> Extracted text
........

Sunday, August 24, 2008

post-Socratics

A few days ago Wyatt Mason posted a letter from Malcolm Lowry to Andre Barzun objecting to what he saw as an unfair review. This was the third time Mason had nailed his colours to the mast, coming out in favour of authors' responding publicly to their critics; the topic was first raised back in May, when Mason reported on a public dialogue at Harvard between James Wood and Jonathan Franzen. When the floor was opened to questions, Mason weighed in.


I asked if I might follow up. “Why then,” I asked, “is it that the back pages of the New York Review of Books are filled with non-fiction writers responding to the indignities heaped upon them by critics who [they believe to have] missed their argument, but fiction writers don’t feel the same liberty to respond to their critics and say: ‘You’ve missed it.’ Is it beneath the dignity of art to respond to your accuser?”

“You can actually dispute facts,” Franzen said, “but you can’t dispute taste. That’s the sorry condition of the artist. There’s no proving it.”

here

In Franzen's shoes, I would have been inclined to wonder whether lack of enterprise on the part of writers of fiction was really the only, or even more probable, explanation for the data. The editors of the NYRB may receive no letters from writers of fiction - or, of course, they may receive them and choose not to publish them. Or, of course, writers of fiction may notice that we never see letters from writers of fiction in the letters pages, assume that this represents editorial policy of the NYRB, and refrain from writing in on the assumption that they would not get published. In the absence of further data, we can only surmise.

Franzen, anyway, not only failed to make this point but let the side down even further by a variation of 'Well, it's all subjective, innit?' Mason might helpfully have suggested that Mr Franzen go away and read A C Danto's The Transfiguration of the Commonplace; sadly, he had more important fish to fry. He cites all the things Franzen has done to participate in critical debate, then goes on


Taking on faith—for a few more lines—that there is indeed an adequate supply of rigorous literary criticism of imaginative works of prose, I would dismiss as poppycock that “there’s no one out there responding intelligently.” Rather, the problem, and I do see it as one, is that too few serious readers and writers who are upset by the supposed absence of criticism are actually responding intelligently to—much less taking the time to notice—the very good criticism we have in abundance.

I do not mean that there exists a disappointing number of responses to criticism. The web is now fortunately full of blogs that take note—often very keenly—of such views and reviews. But a 50- or even 500-word post, however intelligent, in response to a 5,000-word essay (in response to an 85,000 word novel) can only be, by nature and degree, an inadequate response.

........

Records from a data collection:
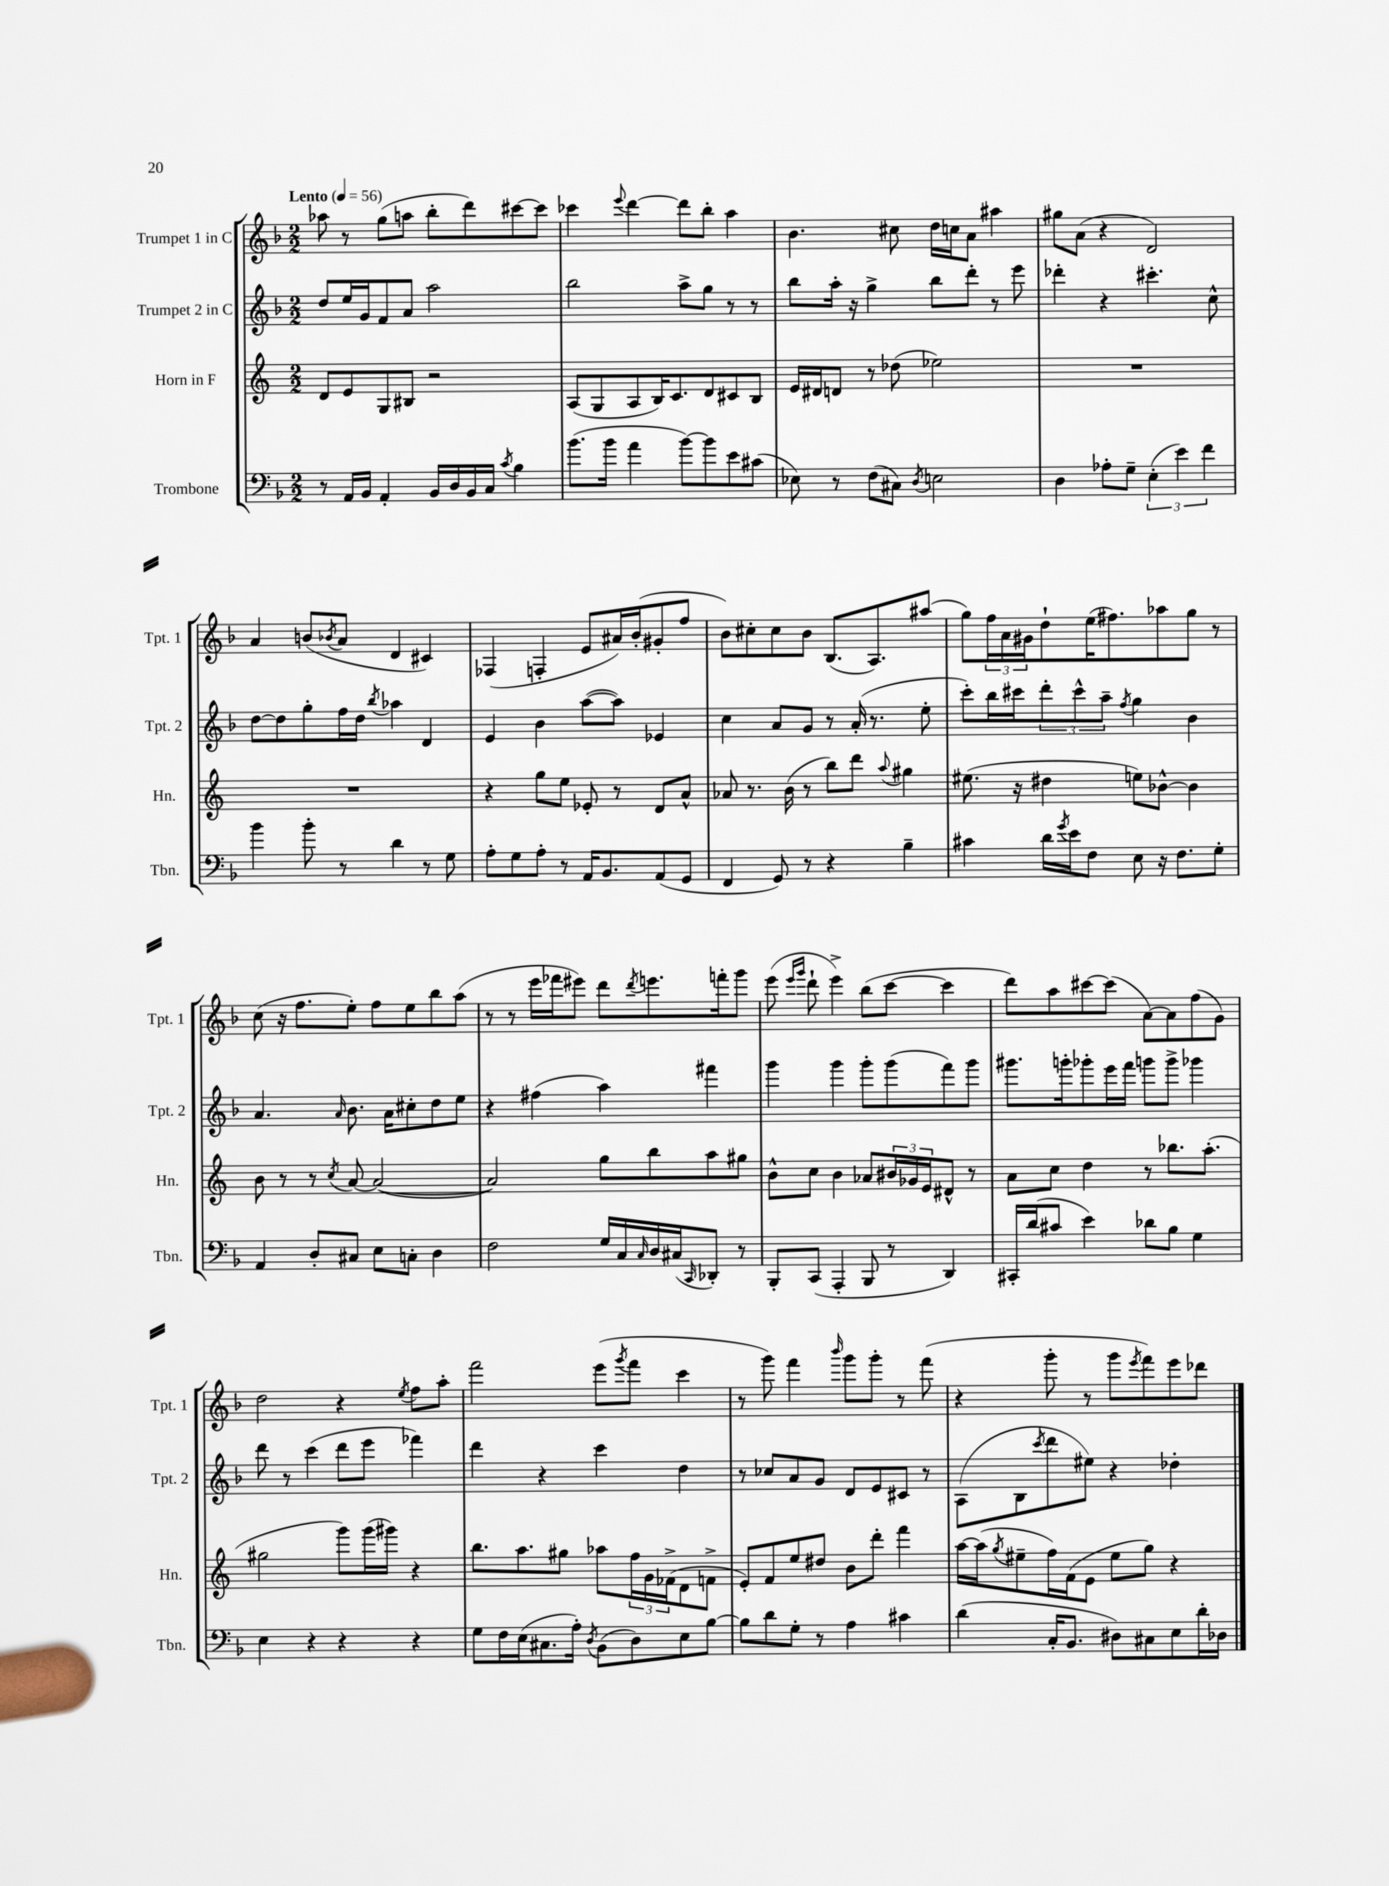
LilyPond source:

<<
\new StaffGroup <<
\new Staff = "s0" \with { instrumentName = "Trumpet 1 in C" shortInstrumentName = "Tpt. 1" } {
    \clef treble \key f \major \numericTimeSignature \time 2/2 \tempo "Lento" 4 = 56
    aes''8 r8 g''8( a''8 bes''8-. d'''8) cis'''8~ cis'''8 |
    ces'''4 \appoggiatura { e'''8 } d'''4~ d'''8 bes''8-. a''4 |
    bes'4. cis''8 d''16 c''16 a'8 ais''4 |
    gis''8 a'8( r4 d'2) |
    a'4 b'8( \acciaccatura { bes'8 } a'8 d'4 cis'4) |
    fes4( f4-. e'8 ais'16) bes'16-.( gis'8-. f''8 |
    bes'8) cis''8-. cis''8 bes'8 bes8.( a8.) ais''8( |
    g''8) \tuplet 3/2 { f''16 a'16 gis'16 } d''8-! e''16( fis''8.) aes''8 g''8 r8 |
    c''8( r16 f''8. e''8-.) f''8 e''8 bes''8 a''8( |
    r8 r8 e'''16 fes'''16 eis'''8) d'''8 \acciaccatura { d'''8 } e'''8. f'''16-. g'''8 |
    e'''8( \grace { e'''16 g'''16 } d'''8-! e'''4->) bes''8( c'''8~ c'''4 |
    d'''8) a''8 cis'''8~ cis'''8( a'8~) a'8 f''8( g'8) |
    d''2 r4 \acciaccatura { e''8 } f''8 a''8-. |
    f'''2 e'''8( \acciaccatura { g'''8 } f'''8 c'''4 |
    r8 g'''8) f'''4 \grace { bes'''16 } g'''8 g'''8-. r8 f'''8( |
    r4 g'''8-. r8 g'''8 \acciaccatura { e'''8 } f'''8) e'''8 des'''8 \bar "|." |
}
\new Staff = "s1" \with { instrumentName = "Trumpet 2 in C" shortInstrumentName = "Tpt. 2" } {
    \clef treble \key f \major \numericTimeSignature \time 2/2
    d''8 e''16 g'16 f'8 a'8 a''2 |
    bes''2 a''8-> g''8 r8 r8 |
    bes''8 a''16-. r16 g''4-> bes''8 d'''8-. r8 e'''8 |
    des'''4-. r4 cis'''4.-. c''8-^ |
    d''8~ d''8 g''8-. f''16 d''16 \acciaccatura { bes''8 } aes''4 d'4 |
    e'4 bes'4 a''8~( a''8) ees'4 |
    c''4 a'8 g'8 r8 a'16-.( r8. e''8-. |
    c'''8-.) bes''16 cis'''16 \tuplet 3/2 { d'''8-. cis'''8-^ a''8-- } \acciaccatura { f''8 } g''4 bes'4 |
    a'4. \grace { a'16 } bes'8. a'16 cis''8-. d''8 e''8 |
    r4 fis''4( a''4) fis'''4 |
    g'''4 g'''4 g'''8-. g'''8( f'''8) g'''8 |
    gis'''8. g'''16-. ges'''8-. e'''16 f'''16 g'''8 g'''8-> ges'''4 |
    d'''8 r8 c'''4( d'''8 e'''8 fes'''4) |
    d'''4 r4 c'''4 d''4 |
    r8 ces''8 a'8 g'8 d'8 e'8 cis'8 r8 |
    a8( bes8 \acciaccatura { c'''8 } d'''8 eis''8) r4 des''4-. \bar "|." |
}
\new Staff = "s2" \with { instrumentName = "Horn in F" shortInstrumentName = "Hn." } {
    \clef treble \key c \major \numericTimeSignature \time 2/2
    d'8 e'8 g8 bis8 r2 |
    a8( g8 a8 b16) c'8. d'8 cis'8 b8 |
    e'16 dis'16 d'8 r8 des''8( ees''2) |
    R1 |
    R1 |
    r4 g''8 e''8 ees'8-. r8 d'8 a'8-^ |
    aes'8 r8. b'16( r8 b''8) d'''8 \appoggiatura { a''8 } gis''4 |
    eis''8.( r16 dis''4 e''8) bes'8~-^ bes'4 |
    b'8 r8 r8 \acciaccatura { c''8 } a'8~ a'2~( |
    a'2) g''8 b''8 a''8 gis''8 |
    b'8-^ c''8 b'4 aes'8 \tuplet 3/2 { bis'16 ges'16 e'16 } dis'8-^ r8 |
    a'8 c''8 d''4 r8 bes''8. a''8.-.( |
    gis''2 g'''8) g'''16( gis'''16) r4 |
    b''8. a''8. gis''8 aes''8 \tuplet 3/2 { f''16 g'16 fes'16->( } d'8 f'8-> |
    e'8-.) f'8 e''8 dis''8 b'8 d'''8-. f'''4 |
    a''16~ a''16( \acciaccatura { g''8 } eis''8-- f''16) f'16( e'8 eis''8 g''8) r4 \bar "|." |
}
\new Staff = "s3" \with { instrumentName = "Trombone" shortInstrumentName = "Tbn." } {
    \clef bass \key f \major \numericTimeSignature \time 2/2
    r8 a,16 bes,16 a,4-. bes,16 d16 bes,16 c16 \acciaccatura { c'8 } bes4 |
    bes'8.( bes'16 a'4 bes'8~) bes'8 e'8 cis'8( |
    ees8) r8 f8( cis8) \acciaccatura { d8 } e2 |
    d4 aes8-. g8-- \tuplet 3/2 { e4-.( e'4) f'4 } |
    bes'4 bes'8-. r8 d'4 r8 g8 |
    a8-. g8 a8-. r8 a,16 bes,8. a,8( g,8 |
    f,4 g,8) r8 r4 bes4-- |
    cis'4 d'16 \acciaccatura { g'8 } e'16 f8 e8 r16 f8. g8-. |
    a,4 d8-. cis8 e8 c8-. d4 |
    f2 g16 c16 \grace { c16 } d16 cis16( \grace { c,16 } des,8-.) r8 |
    bes,,8-. c,8( a,,4-. bes,,8 r8 d,4) |
    cis,16-. d'16( cis'8 e'4) des'8 bes8 g4 |
    e4 r4 r4 r4 |
    g8 f16 e16( cis8. a16-.) \acciaccatura { d8 } bes,8( d8) e8 bes8~ |
    bes8 d'8 g8-. r8 a4 cis'4 |
    d'4( c16-. bes,8. dis8) cis8 e8 d'16-. des16 \bar "|." |
}
>>
>>
\layout { \context { \Score \remove "Bar_number_engraver" } }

........

> To-do list
A) Do these statements agree with the blog post? (i) Mason first raised the topic of authors responding to critics in May. (ii) Franzen said that facts cannot be disputed. (iii) According to the passage quoted from Mason, the web has few blogs that take note of reviews. Answer yes or no to each, quoting the deciding words of the blog post.
B) Extract the part of the blog post between "Taking on faith—for" and "have in abundance.", inclusive.

> Answers to the tasks
A)
(i) Yes: "the topic was first raised back in May"
(ii) No: "You can actually dispute facts"
(iii) No: "The web is now fortunately full of blogs that take note"

B)
Taking on faith—for a few more lines—that there is indeed an adequate supply of rigorous literary criticism of imaginative works of prose, I would dismiss as poppycock that “there’s no one out there responding intelligently.” Rather, the problem, and I do see it as one, is that too few serious readers and writers who are upset by the supposed absence of criticism are actually responding intelligently to—much less taking the time to notice—the very good criticism we have in abundance.